Data for the task section start

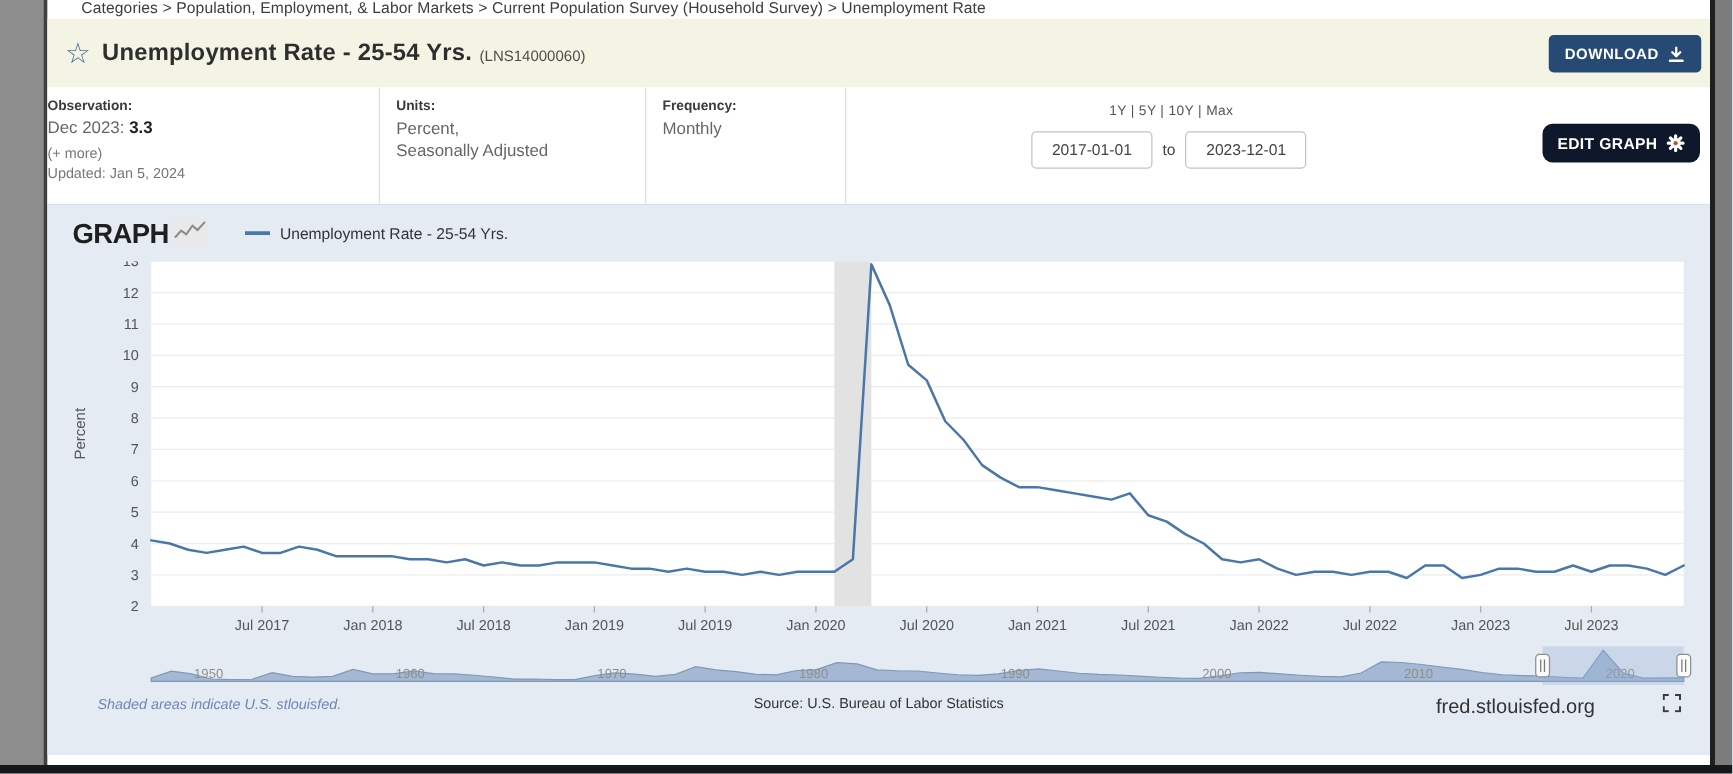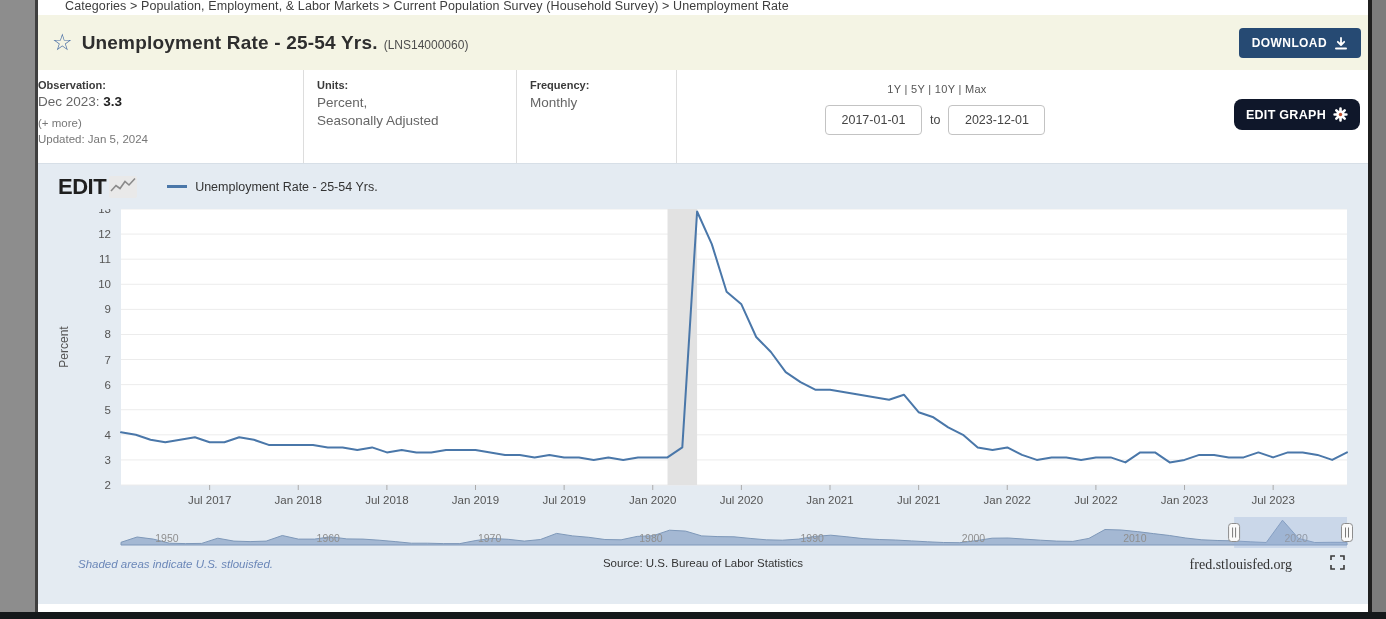--- a/index.html
+++ b/index.html
@@ -58,21 +58,21 @@
   .legend-swatch { width:20px; height:2.5px; background:#4a77a9; }
   .legend-label { font-size:12.5px; color:#333; }
 
   #chart-svg { display:block; }
 
   .graph-footer { height:32px; position:relative; margin-top:3px; }
   .recession-note { position:absolute; left:40px; top:6px; font-size:11.5px; font-style:italic;
     color:#6b87b8; }
   .source-note { position:absolute; left:0; right:0; top:5px; text-align:center; font-size:11.5px;
     color:#333; }
-  .site-note { position:absolute; right:76px; top:5px; font-size:14px; color:#333;font-family:Liberation Serif, serif; }
+  .site-note { position:absolute; right:92px; top:5px; font-size:16px; color:#333; }
   .fullscreen { position:absolute; right:23px; top:3px; cursor:pointer; }
 </style>
 </head>
 <body>
 
 <div class="frame">
   <div class="left-strip"></div>
 
   <div class="content">
 
@@ -134,21 +134,21 @@
               <circle cx="7.5" cy="7.5" r="1.7" fill="#c0502e"></circle>
             </svg>
           </span>
         </button>
       </div>
     </div>
 
     <div class="graph-panel">
       <div class="graph-header">
         <div class="fred-logo">
-          <span class="fred-text">EDIT</span>
+          <span class="fred-text">GRAPH</span>
           <span class="fred-squiggle">
             <svg width="26" height="16" viewBox="0 0 26 16">
               <path d="M1 14 L6 8.5 L10 11.5 L15 4.5 L19 8 L25 1.5" stroke="#8a8a8a" stroke-width="1.6" fill="none"></path>
             </svg>
           </span>
         </div>
         <div class="legend">
           <span class="legend-swatch"></span>
           <span class="legend-label">Unemployment Rate - 25-54 Yrs.</span>
         </div>

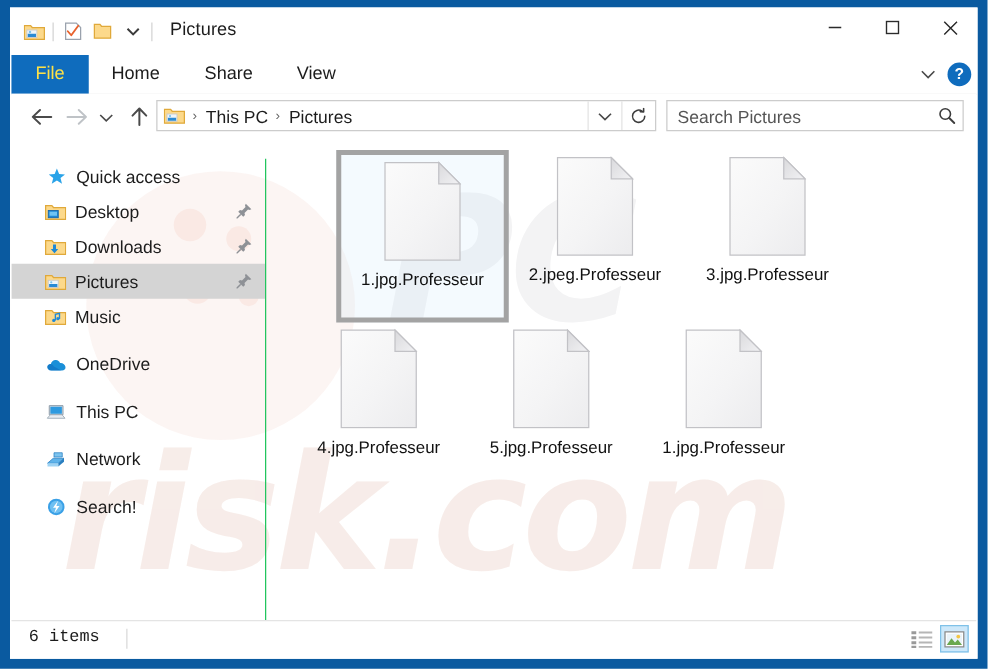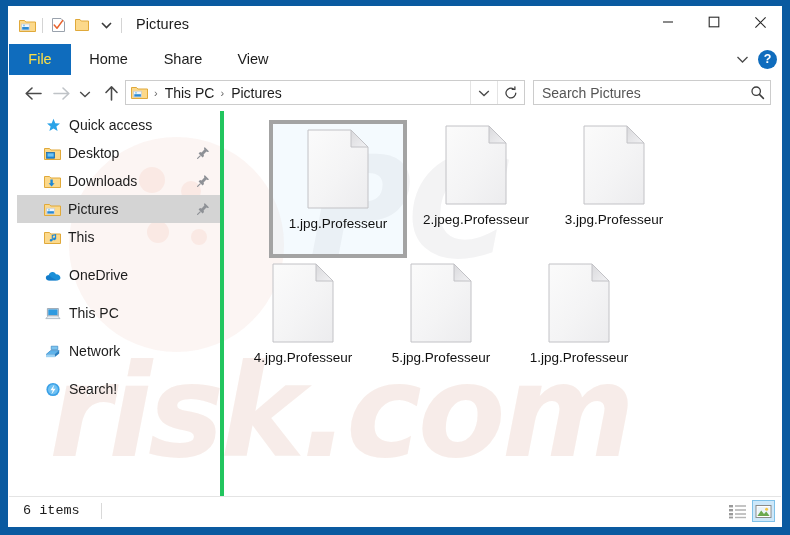--- a/index.html
+++ b/index.html
@@ -257,26 +257,25 @@
 
   
   #content-area {
     position: absolute;
     left: 0; top: 104px;
     width: 774px; height: 388px;
     z-index: 4;
   }
   #nav-pane {
     position: absolute;
-    left: 0; top: 0;
+    left: 0; top: 16px;
     width: 203px; height: 388px;
     background: transparent;
-    border-right: 4px solid #22c55e;
+    border-right: 1px solid #22c55e;
     overflow: hidden;
-    margin-left: 8px;
   }
   .nav-item {
     position: relative;
     height: 28px;
     display: flex;
     align-items: center;
     font-size: 14px;
     color: #1c1c1c;
     white-space: nowrap;
   }
@@ -578,21 +577,21 @@
           </div>
           <div class="nav-item child">
             <span class="nav-ico">
               <svg width="17" height="15" viewBox="0 0 17 15">
                 <path d="M0.5 2.5 L5.5 2.5 L6.8 4 L16.5 4 L16.5 13.5 L0.5 13.5 Z" fill="#fcd98b" stroke="#e0a93a" stroke-width="1"></path>
                 <path d="M7 11.6 A1.3 1.3 0 1 0 7 9 A1.3 1.3 0 1 0 7 11.6 Z" fill="#1e88d6"></path>
                 <path d="M8.3 10.4 L8.3 5.4 L11.6 4.6 L11.6 9.2" fill="none" stroke="#1e88d6" stroke-width="1.1"></path>
                 <path d="M10.3 10.2 A1.3 1.3 0 1 0 10.3 7.6 A1.3 1.3 0 1 0 10.3 10.2 Z" fill="#1e88d6"></path>
               </svg>
             </span>
-            <span>This</span>
+            <span>Music</span>
           </div>
           <div class="nav-gap"></div>
           <div class="nav-item root">
             <span class="nav-ico">
               <svg width="17" height="15" viewBox="0 0 17 15">
                 <path d="M4.2 12.4 C1.9 12.4 0.6 10.9 0.9 9.2 C1.2 7.7 2.6 7 3.7 7.2 C4 5.2 5.8 3.8 7.8 4 C9.3 4.15 10.5 5.1 11 6.4 C13.1 6.1 15.2 7.5 15.4 9.6 C15.6 11.3 14.3 12.4 12.6 12.4 Z" fill="#1a8fd8"></path>
                 <path d="M4.2 12.4 C1.9 12.4 0.6 10.9 0.9 9.2 C1.2 7.8 2.4 7.1 3.5 7.2 C4.5 7.3 5.4 7.9 5.8 8.9 L12 12.4 Z" fill="#0f6cbd" opacity=".55"></path>
               </svg>
             </span>
             <span>OneDrive</span>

Data for the task section end

Task goal :: If a line in the material above contains "none", show that line.

Expected answer ::
               <path d="M1 14 L6 8.5 L10 11.5 L15 4.5 L19 8 L25 1.5" stroke="#8a8a8a" stroke-width="1.6" fill="none"></path>
                 <path d="M8.3 10.4 L8.3 5.4 L11.6 4.6 L11.6 9.2" fill="none" stroke="#1e88d6" stroke-width="1.1"></path>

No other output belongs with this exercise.